Our report showed that not only were children placed in homes that could not always provide the specialist care that the children so desperately needed but that local authorities were placing thousands of children miles away from their local area, often contrary to the best interests of the child. The report showed that a combination of poor decisions about placements and inadequate support in children’s homes made children in care easy targets for grooming and sexual exploitation. It also made them more likely to run away.

In rare circumstances – such as where we need to protect a child from further abuse or trafficking – it might be suitable to place a child outside their local area. But in most instances, it makes it harder for children to get the support they need. And evidence shows that being placed a long way from family and friends is often a factor in causing children to run away.

Our report heard that nearly a third of all children in foster care and almost a half of children in children’s homes are placed outside of their local area. And 28 percent of children placed in children’s homes were more than twenty miles from their area local authority. A year on from our report, the government has taken a number of welcome steps to protect and improve the lives of children who live in care who need and deserve support.
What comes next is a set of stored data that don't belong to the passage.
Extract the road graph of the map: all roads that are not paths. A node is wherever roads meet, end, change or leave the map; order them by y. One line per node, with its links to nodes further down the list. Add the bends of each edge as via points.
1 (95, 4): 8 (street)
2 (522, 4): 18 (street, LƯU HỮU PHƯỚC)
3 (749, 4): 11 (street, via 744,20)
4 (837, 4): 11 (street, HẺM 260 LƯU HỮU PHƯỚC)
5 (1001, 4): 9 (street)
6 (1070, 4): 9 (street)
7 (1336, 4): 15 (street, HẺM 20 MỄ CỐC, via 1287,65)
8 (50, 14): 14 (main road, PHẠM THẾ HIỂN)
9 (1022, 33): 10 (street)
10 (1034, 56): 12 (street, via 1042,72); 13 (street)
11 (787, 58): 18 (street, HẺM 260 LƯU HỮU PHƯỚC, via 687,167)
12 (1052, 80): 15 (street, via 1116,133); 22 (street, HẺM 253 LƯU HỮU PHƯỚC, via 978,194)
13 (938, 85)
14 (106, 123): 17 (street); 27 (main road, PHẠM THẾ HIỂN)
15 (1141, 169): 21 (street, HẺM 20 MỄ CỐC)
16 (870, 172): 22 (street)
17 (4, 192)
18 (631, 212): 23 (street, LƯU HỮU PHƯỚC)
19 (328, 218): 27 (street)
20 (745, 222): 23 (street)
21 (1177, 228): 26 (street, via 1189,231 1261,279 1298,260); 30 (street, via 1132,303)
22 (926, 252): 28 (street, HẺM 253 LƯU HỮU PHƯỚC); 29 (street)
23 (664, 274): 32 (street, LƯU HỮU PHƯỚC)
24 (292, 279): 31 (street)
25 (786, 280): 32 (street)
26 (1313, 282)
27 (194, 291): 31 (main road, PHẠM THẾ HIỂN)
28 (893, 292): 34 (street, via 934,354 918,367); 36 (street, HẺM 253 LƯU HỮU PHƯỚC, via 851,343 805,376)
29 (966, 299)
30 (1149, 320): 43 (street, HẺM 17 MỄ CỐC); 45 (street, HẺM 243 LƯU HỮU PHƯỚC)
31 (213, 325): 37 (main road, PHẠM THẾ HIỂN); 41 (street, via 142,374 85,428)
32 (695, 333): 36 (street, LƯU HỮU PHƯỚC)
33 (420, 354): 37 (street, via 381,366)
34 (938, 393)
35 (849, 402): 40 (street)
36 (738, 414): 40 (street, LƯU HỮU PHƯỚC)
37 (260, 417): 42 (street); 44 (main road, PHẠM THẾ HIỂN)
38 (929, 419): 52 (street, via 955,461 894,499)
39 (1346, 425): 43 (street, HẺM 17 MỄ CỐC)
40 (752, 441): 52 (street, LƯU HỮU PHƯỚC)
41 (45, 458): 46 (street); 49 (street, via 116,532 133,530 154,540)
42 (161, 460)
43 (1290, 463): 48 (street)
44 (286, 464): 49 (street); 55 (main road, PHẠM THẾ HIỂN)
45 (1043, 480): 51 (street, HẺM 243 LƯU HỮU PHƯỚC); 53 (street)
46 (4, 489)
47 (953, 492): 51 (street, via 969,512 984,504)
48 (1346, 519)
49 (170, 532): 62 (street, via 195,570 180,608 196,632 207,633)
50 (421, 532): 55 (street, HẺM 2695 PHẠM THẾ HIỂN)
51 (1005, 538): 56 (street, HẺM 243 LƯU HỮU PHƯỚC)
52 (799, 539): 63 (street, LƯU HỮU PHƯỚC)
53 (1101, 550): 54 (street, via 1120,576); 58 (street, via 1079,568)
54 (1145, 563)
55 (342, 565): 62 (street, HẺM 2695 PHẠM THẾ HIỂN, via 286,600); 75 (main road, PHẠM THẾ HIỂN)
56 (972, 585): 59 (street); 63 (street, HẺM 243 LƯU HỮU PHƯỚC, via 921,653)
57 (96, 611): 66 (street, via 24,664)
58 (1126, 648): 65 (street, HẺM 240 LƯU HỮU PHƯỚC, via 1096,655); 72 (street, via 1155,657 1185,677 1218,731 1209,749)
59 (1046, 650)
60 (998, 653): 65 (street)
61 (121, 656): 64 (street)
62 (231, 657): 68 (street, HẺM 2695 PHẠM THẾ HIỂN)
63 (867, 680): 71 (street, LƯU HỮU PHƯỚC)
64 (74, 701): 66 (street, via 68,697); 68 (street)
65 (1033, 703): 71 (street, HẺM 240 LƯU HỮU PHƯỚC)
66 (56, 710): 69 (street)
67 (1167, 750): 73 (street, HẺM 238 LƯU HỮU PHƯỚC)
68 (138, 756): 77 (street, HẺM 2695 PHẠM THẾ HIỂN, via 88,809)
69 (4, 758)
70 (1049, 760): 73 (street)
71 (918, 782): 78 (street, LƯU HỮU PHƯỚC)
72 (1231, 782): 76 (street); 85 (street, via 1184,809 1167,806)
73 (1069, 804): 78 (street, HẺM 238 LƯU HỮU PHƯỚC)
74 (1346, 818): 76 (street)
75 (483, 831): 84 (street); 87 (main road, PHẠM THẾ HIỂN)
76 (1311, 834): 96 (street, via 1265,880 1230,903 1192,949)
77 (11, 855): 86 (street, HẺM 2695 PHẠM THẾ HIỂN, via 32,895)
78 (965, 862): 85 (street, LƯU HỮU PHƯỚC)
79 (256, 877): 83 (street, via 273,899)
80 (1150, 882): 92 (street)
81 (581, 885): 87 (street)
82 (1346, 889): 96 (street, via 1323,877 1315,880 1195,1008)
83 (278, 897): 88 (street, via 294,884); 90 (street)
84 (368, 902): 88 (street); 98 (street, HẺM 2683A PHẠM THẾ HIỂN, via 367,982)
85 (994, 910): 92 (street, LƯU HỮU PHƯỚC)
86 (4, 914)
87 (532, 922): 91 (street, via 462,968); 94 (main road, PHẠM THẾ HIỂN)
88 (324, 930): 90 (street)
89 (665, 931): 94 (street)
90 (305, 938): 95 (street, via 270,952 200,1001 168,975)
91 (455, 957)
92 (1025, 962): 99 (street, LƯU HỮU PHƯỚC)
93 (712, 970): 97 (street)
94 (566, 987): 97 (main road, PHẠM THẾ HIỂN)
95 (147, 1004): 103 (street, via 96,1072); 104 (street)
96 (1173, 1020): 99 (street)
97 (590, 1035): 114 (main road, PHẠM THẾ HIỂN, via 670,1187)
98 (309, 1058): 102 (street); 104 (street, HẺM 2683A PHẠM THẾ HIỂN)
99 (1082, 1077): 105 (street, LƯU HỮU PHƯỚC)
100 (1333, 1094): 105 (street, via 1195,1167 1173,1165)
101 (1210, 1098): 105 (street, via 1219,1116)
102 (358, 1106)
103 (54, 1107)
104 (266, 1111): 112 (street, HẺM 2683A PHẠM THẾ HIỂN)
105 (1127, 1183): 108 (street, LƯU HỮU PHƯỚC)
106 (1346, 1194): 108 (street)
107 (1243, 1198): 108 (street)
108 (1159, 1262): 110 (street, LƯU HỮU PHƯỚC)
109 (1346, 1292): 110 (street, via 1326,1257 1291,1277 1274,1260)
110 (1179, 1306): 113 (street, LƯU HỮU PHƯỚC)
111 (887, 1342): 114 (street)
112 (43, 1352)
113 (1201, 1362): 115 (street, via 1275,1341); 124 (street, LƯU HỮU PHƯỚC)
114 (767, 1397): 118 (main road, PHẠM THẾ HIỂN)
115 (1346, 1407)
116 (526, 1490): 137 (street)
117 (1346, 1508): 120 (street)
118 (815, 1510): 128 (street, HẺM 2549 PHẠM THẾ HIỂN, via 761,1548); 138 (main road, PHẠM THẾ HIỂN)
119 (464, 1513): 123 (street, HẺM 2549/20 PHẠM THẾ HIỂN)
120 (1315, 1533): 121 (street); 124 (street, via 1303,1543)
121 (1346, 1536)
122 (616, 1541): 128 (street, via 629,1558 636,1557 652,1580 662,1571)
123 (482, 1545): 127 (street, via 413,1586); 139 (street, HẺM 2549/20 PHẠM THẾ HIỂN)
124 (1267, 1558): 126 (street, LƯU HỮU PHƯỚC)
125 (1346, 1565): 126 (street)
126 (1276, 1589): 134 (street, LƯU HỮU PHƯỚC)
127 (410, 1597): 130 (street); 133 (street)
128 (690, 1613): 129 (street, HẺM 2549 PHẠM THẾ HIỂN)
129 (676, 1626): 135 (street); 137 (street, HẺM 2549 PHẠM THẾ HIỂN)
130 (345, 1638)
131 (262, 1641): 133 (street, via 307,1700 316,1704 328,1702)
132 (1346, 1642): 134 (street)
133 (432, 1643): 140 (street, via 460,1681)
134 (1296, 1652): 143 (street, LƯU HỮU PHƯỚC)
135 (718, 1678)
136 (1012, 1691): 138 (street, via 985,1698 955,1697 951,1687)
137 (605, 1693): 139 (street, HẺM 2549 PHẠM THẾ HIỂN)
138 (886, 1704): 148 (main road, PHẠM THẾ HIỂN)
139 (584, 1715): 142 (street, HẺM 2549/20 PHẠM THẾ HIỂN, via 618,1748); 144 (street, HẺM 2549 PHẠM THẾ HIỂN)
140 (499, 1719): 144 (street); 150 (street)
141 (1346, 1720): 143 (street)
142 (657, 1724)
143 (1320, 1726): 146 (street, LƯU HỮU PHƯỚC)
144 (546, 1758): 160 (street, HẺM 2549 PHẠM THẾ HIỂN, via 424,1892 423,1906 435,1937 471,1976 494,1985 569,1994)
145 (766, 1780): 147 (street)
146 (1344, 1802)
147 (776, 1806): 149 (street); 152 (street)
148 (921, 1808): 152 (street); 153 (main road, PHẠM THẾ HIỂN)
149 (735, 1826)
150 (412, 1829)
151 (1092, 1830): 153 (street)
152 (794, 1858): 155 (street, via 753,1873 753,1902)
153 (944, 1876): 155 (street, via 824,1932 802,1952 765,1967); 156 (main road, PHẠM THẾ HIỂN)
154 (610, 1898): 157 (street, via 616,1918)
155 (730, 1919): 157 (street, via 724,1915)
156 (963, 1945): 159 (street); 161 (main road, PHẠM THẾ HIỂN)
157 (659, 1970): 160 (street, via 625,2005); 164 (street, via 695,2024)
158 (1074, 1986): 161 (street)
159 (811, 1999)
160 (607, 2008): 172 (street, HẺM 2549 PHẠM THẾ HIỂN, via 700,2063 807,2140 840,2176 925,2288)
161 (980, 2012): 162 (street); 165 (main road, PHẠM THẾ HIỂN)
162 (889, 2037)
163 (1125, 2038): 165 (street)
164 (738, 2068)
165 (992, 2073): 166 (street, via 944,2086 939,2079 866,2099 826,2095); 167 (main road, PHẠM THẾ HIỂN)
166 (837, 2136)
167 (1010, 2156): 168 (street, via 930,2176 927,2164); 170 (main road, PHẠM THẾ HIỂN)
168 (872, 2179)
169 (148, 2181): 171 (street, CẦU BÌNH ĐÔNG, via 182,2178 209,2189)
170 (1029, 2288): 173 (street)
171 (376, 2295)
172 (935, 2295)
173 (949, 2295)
The Government is proposing to make local authorities scrutinise decisions about out of area placements much more closely, so that this only happens where there is a clear need to place a child at a distance from home - such as when a child who has been trafficked needs to be far away from their traffickers. Local authorities will also have to work with each other and consult before placing a child out of area. This is so that local authorities know about things like whether children’s homes have been targeted for grooming, for instance, before making a decision to place a vulnerable child there.

The Government has also set out new proposals to help protect and support children in care who go missing. Something that care leavers always tell us is that if they left care at 16 or 17 years old they often felt that this was too soon. Now there will be greater scrutiny of decisions about leaving care to ensure that no 16 or 17 year old feels forced to move on before they feel ready. There will also be a greater focus on the quality of care in care homes with an emphasis on better training for care home staff to keep young people safe and respond to their needs in a way that good parents would do.

These are changes that are happening and will affect the lives of thousands of children. We hope these changes will mean children who are in care can thrive and fulfil their potential. My APPG and Ann Coffey MP’s APPG joined forces and presented a case to government. This happened because brave children came forward and told their stories; good police officers, care home workers and social workers told us what needs to change and charities like The Who Cares Trust and The Children’s Society worked together.

Ministers and officials have listened and we now are at a place where children’s lives can be improved. Politicians don’t always have a good story to tell - but sometimes Parliament and Government quietly gets on and does the right thing.